◆ Consigne 1:
Selon le texte présenté sur les contre-vérités au sujet de l'Ukraine, quelles plaques d'immatriculation portent les véhicules des unités sans insigne en Crimée ?

◆ Texte présenté:
La fiction du président Poutine : 10 contre-vérités sur l’Ukraine

Maintenant que la Russie avance des arguments fallacieux pour justifier ses actions illégales en Ukraine, le monde n’a pas connu de fiction russe plus étonnante depuis que Dostoïevski a écrit que « deux fois deux font cinq est aussi une chose charmante ».

Nous citons ci-après 10 allégations récentes du président Vladimir Poutine justifiant l’agression russe en Ukraine, suivies des faits qu’il feint d’ignorer ou qu’il déforme :

1. Les dires de M. Poutine : Les forces russes en Crimée agissent uniquement pour protéger les avoirs militaires russes. Ce sont des « groupes de défense de citoyens », et non des forces russes, qui ont saisi des infrastructures et des installations militaires en Crimée.

Les faits : De solides éléments de preuve donnent à penser que des membres des services de sécurité russes sont au cœur des forces anti-ukrainiennes très organisées en Crimée. Si ces unités portent un uniforme sans insigne, elles conduisent toutefois des véhicules ayant des plaques d’immatriculation militaire russes et s’identifient comme étant des forces de sécurité russes quand elles sont interrogées par des journalistes étrangers et l’armée ukrainienne. En outre, ces individus sont équipés d’armes auxquelles les civils n’ont généralement pas accès.

◆ Données disponibles:
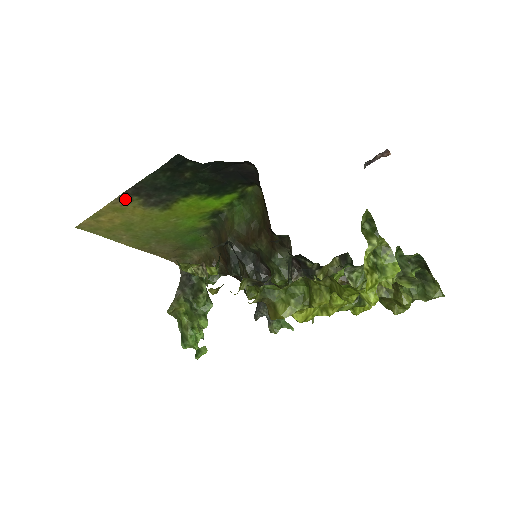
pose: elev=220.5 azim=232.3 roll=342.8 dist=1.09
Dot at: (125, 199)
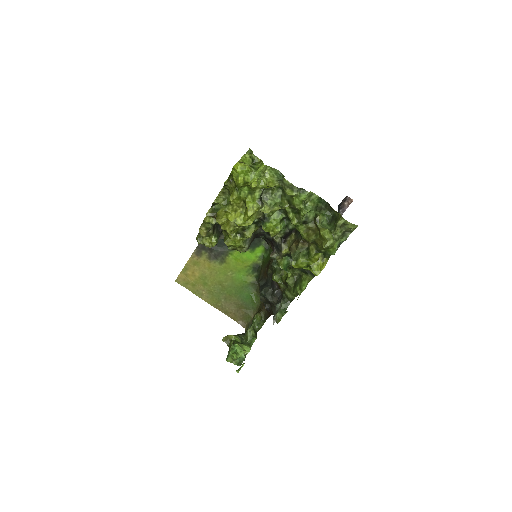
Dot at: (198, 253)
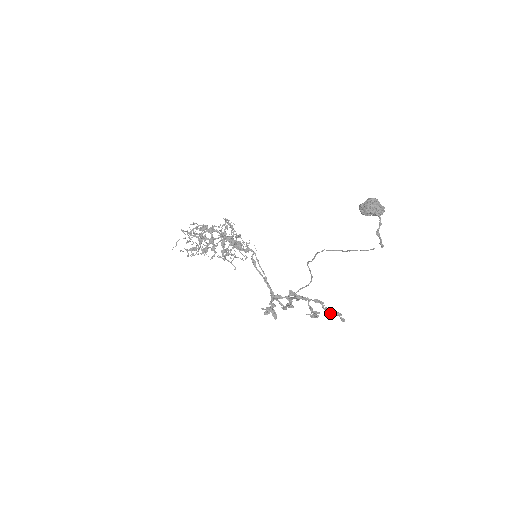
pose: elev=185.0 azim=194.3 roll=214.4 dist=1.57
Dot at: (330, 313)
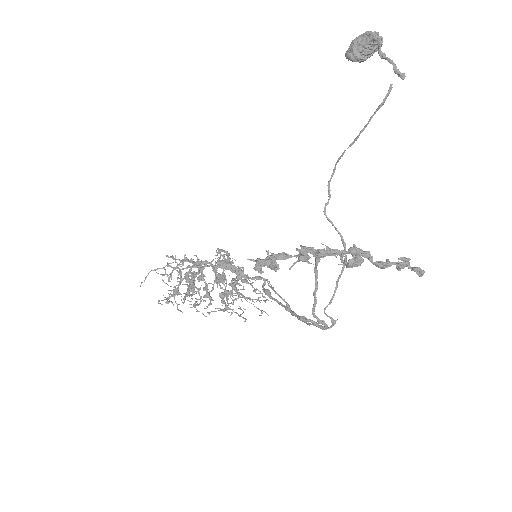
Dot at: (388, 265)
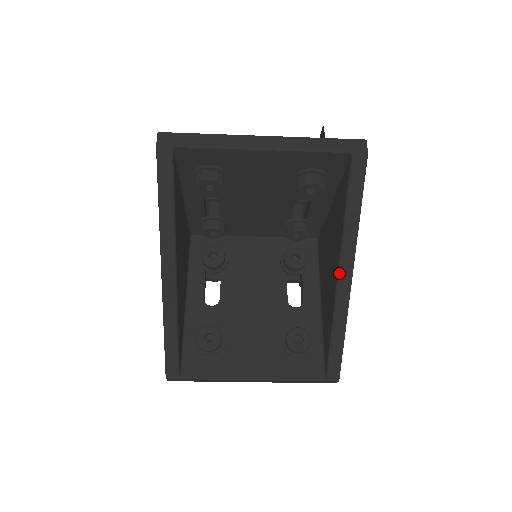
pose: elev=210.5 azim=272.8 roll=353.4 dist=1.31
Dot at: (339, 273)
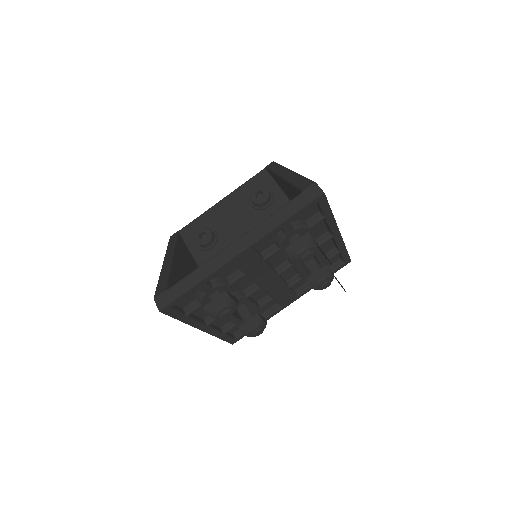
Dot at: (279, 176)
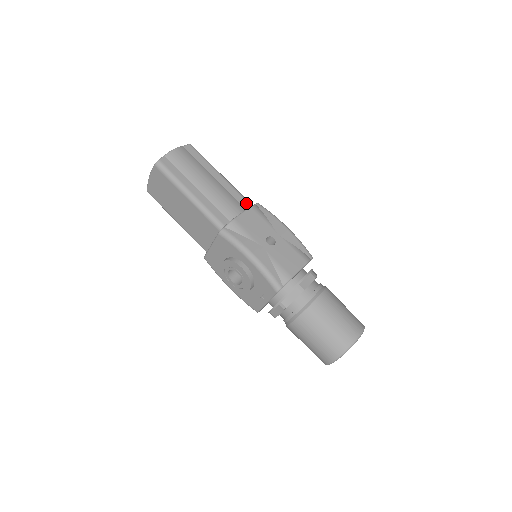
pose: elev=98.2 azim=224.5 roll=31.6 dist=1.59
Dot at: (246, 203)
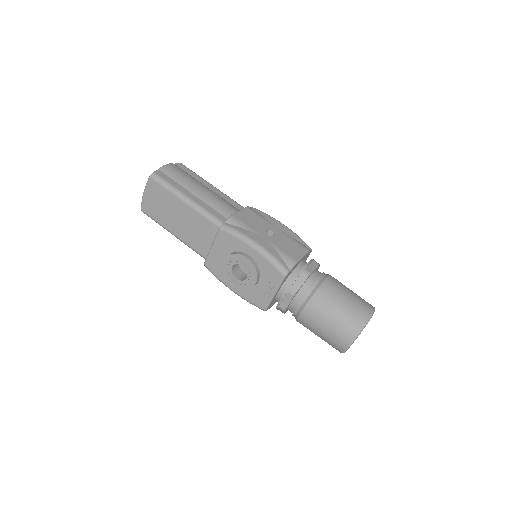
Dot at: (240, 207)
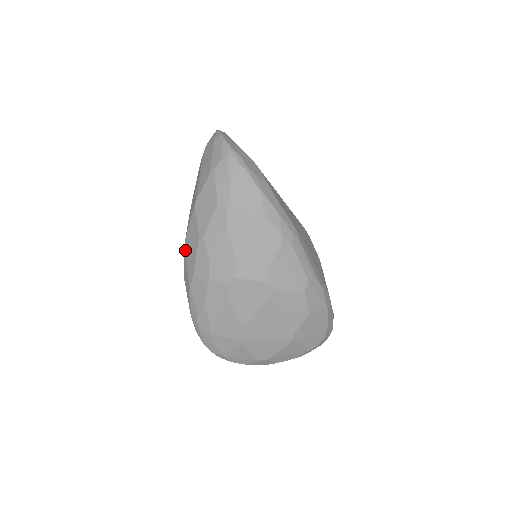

* * *

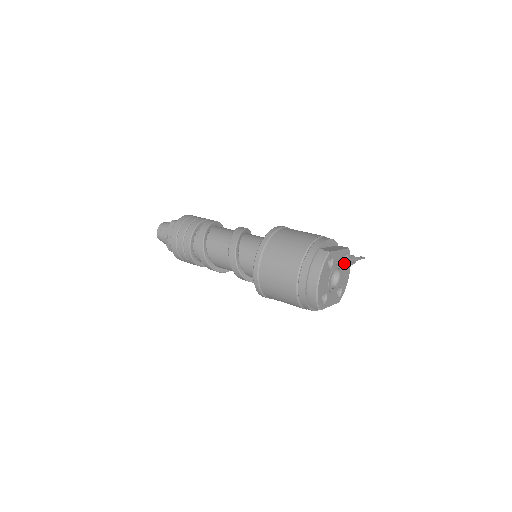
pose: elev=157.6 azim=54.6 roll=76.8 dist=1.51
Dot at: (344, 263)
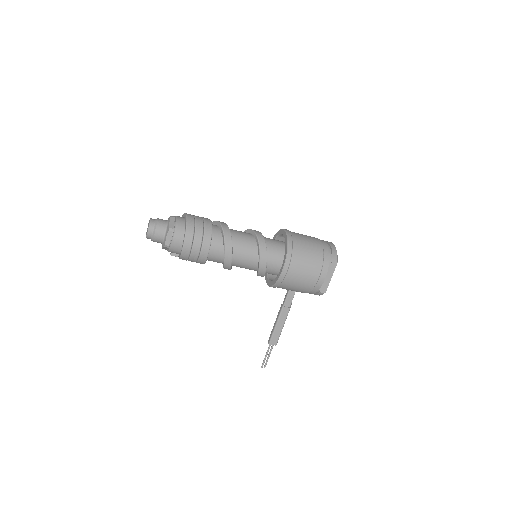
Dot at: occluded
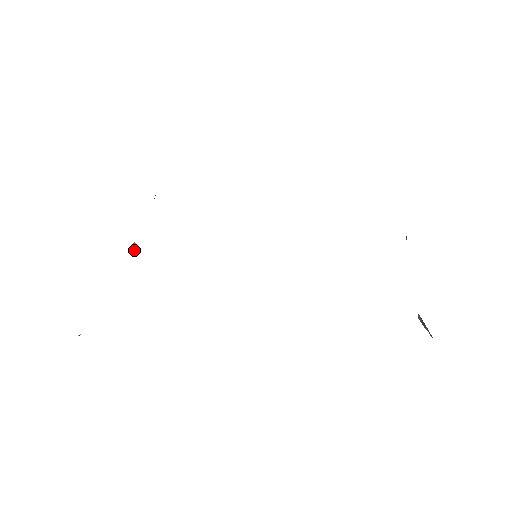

◆ Consigne 2:
Dans le listing, restituez sous forme de liste JSON de chaînes, une chaîne par ligne et sans les lignes vides, les lignes allant de celle qui contient "pose: elev=220.5 azim=232.3" jusqu'à celle qui contient "Dot at: (279, 176)", ces deux lignes comprises. Laissez les images de côté.

◆ Réponse complète 1:
Des plaques d'immatriculation militaire russes.

◆ Réponse complète 2:
[
  "pose: elev=220.5 azim=232.3 roll=342.8 dist=1.09",
  "Dot at: (125, 199)",
  "Dot at: (198, 253)",
  "pose: elev=185.0 azim=194.3 roll=214.4 dist=1.57",
  "Dot at: (330, 313)",
  "Dot at: (388, 265)",
  "pose: elev=210.5 azim=272.8 roll=353.4 dist=1.31",
  "Dot at: (339, 273)",
  "Dot at: (279, 176)"
]